In this case, there are massive positives to nuclear and people focus in very hard on the literally-happened-twice-with-pre-CAD-designs accidents. These accidents are bad, but pale into insignificance compared to the good that these nuclear plants have done. And Fukushima was in the context of a disaster that was outside design spec, so it arguably does represent a significant improvement over Chernobyl. The design specs for nuclear plants have been continuously tightened, so I doubt it would have been possible with a modern design.
Everything about the Fukushima disaster suggests that the response has been a bit paranoid. Objectively speaking, the evacuation was overzealous and according to the comments here today the Japanese government decided that the standards around what was acceptable background radiation were too unreasonable so wound them back.
Compare Fukushima to global warming (which I am occasionally assured is an civilization level threat). The civilisation level threat is business as usual, the nuclear solution is a Fukushima-city level threat. Governments routinely sign up for risks that are more likely and more expensive than Fukushima; albeit more spread out in time. Given what the environmentalists are saying about Global Warming it is clearly the case that everyone who could should have switched to nuclear power back in the 90s.
Even now, when it is starting to look more obvious that solar is the path we will choose, it is still a pretty reasonable suggestion that the environmental costs of mining, producing and installing the solar panels will outweigh the damage done by a nuclear disaster, just in a less concentrated fashion. Given that the Chinese have demonstrated how quickly a new city can be built the argument in favor of solar is - ironically - mainly economic rather than environmental.
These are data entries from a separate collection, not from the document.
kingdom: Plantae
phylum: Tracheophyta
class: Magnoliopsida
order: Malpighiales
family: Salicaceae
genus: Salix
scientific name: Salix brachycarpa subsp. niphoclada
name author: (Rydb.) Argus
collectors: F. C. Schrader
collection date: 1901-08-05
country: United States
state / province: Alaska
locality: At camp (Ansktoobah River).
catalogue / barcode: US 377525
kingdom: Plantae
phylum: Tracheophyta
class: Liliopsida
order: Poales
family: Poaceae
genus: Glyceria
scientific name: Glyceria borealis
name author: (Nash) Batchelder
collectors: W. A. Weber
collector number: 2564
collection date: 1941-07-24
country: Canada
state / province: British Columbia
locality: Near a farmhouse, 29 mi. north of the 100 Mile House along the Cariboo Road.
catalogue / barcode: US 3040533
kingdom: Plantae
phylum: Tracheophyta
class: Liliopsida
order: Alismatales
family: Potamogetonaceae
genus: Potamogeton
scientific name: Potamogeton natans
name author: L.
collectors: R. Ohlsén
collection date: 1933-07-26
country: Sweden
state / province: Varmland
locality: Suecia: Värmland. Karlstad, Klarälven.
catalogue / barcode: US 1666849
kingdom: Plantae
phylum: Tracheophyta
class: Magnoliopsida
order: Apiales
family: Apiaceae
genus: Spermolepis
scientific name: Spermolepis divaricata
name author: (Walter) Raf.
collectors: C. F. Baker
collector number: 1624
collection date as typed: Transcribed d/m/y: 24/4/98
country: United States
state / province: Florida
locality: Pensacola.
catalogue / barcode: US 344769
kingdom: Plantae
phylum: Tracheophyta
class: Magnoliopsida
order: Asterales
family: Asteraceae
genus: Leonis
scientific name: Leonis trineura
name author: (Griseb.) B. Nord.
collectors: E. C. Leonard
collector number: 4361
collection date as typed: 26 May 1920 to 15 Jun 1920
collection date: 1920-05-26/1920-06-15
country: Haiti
Had the exposed 100s of tons of stored-in-the-air waste fuel rods lost their cooling water, they might have melted into huge blobs of uncontrollable, unquenchable masses, throwing uncountable curies of radiation into the atmosphere. We all were very -lucky- that they didn't. And it was nothing but luck. Luck is not inherent.
The problem is when these dice are rolled, every living organism on the planet has to live with the outcome. Some call that an acceptable risk. Sounds crazy to me.